Historię ksiąg, które wyszły z warsztatu Gutenberga w wyniku pracy jego, Petera i zespołu pomocników, poznajemy dzięki rozmowie Schoeffera z opatem Trithemiusem. On to, wiele lat po wspomnianych wydarzeniach, postanowił opisać początki sztuki drukarskiej. Autorka sprawnie przenosi nas w czasie, wędrujemy zatem z roku 1485 do lat, w których współpraca Guteberga z Fustem ulegała zacieśnieniu, by zakończyć się podziałem. Obserwujemy nie tylko wytężoną pracę nad literami, pieczołowicie wykuwanymi w pocie czoła, ale i konflikty targające Moguncją: działania arcybiskupa, pragnącego za wszelką cenę pokazać pospólstwu gdzie jest jego miejsce, czy atak Osmanów i upadek Konstantynopola, ostoi chrześcijaństwa na wschodzie. Sam Gutenberg jawi się na kartach książki jako bestia, nieprzewidywalna i nieobliczalna, owładnięta podejrzeniami i pasja tworzenia.
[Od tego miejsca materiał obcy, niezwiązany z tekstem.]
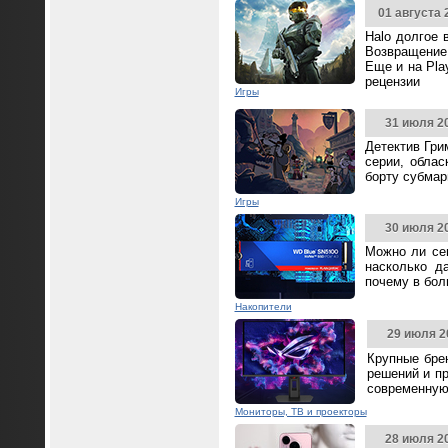
01 августа 
Halo долгое 
Возвращение 
Еще и на Pla
рецензии
Игры
31 июля 2
Детектив Гри
серии, облас
борту субмар
Игры
30 июля 2
Можно ли се
насколько д
почему в бол
Накопители
29 июля 2
Крупные бре
решений и п
современную
Мониторы, ТВ и проекторы
28 июля 2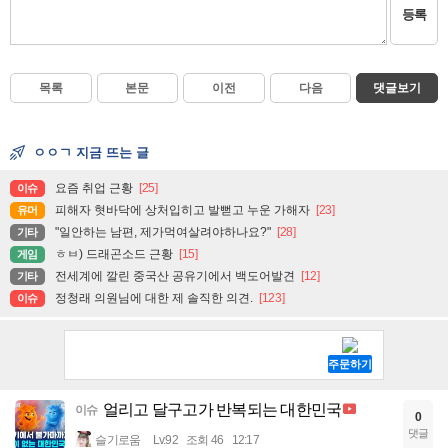
등록
목록
본문
이전
다음
댓글보기
ㅇㅇㄱ 지금 뜨는 글
요즘 취업 근황
[25]
이슈
피해자 혓바닥에 상처입히고 발뻗고 누운 가해자
[23]
유머
"일안하는 남편, 제가먹여살려야하나요?"
[28]
기타
ㅎㅂ) 드래곤소드 근황
[15]
게임
전세계에 깔린 중국산 공유기에서 백도어발견
[12]
기타
정청래 의원님에 대한 제 솔직한 의견.
[123]
이슈
얼리고 달구고가 반복되는 대한민국
이슈
0
댓글
슬기로움
Lv.92
조회 46
12:17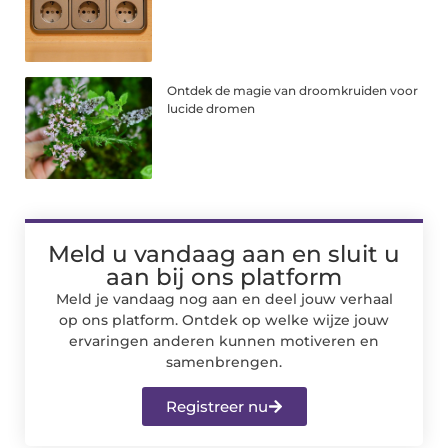
Ontdek de magie van droomkruiden voor
lucide dromen
Meld u vandaag aan en sluit u
aan bij ons platform
Meld je vandaag nog aan en deel jouw verhaal
op ons platform. Ontdek op welke wijze jouw
ervaringen anderen kunnen motiveren en
samenbrengen.
Registreer nu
Christie pisze nawet, że Gutenberg: „przypominał zachowaniem rozzłoszczonego wilka, chcącego udowodnić swą dominację: napiętego niczym struna i nastroszonego, demonstrującego uzębienie, powarkującego”.
Mimo prób nadania lekkości książce, „Uczeń Gutenberga” nie jest lekturą łatwą, wymaga skupienia i bieżącej analizy tła historycznego, by w pełni zrozumieć zachowania Gutenberga czy sens utrzymywania „procesu produkcyjnego” w tajemnicy. Mimo to, Alix Christie stworzyła dzieło stanowiące prawdziwą gratkę dla każdego bibliofila. To dzieło w pełni ukazujące jej talent, umiejętność manewrowania słowem, budowania spójnej historii. Po skończeniu lektury nie pozostaje mi nic innego, jak tylko wypatrywać kolejnej powieści Alix Christie, mam nadzieję, że równie wspaniałej, stanowiącej nie tylko pasjonującą rozrywkę, ale przybliżającej przeszłość.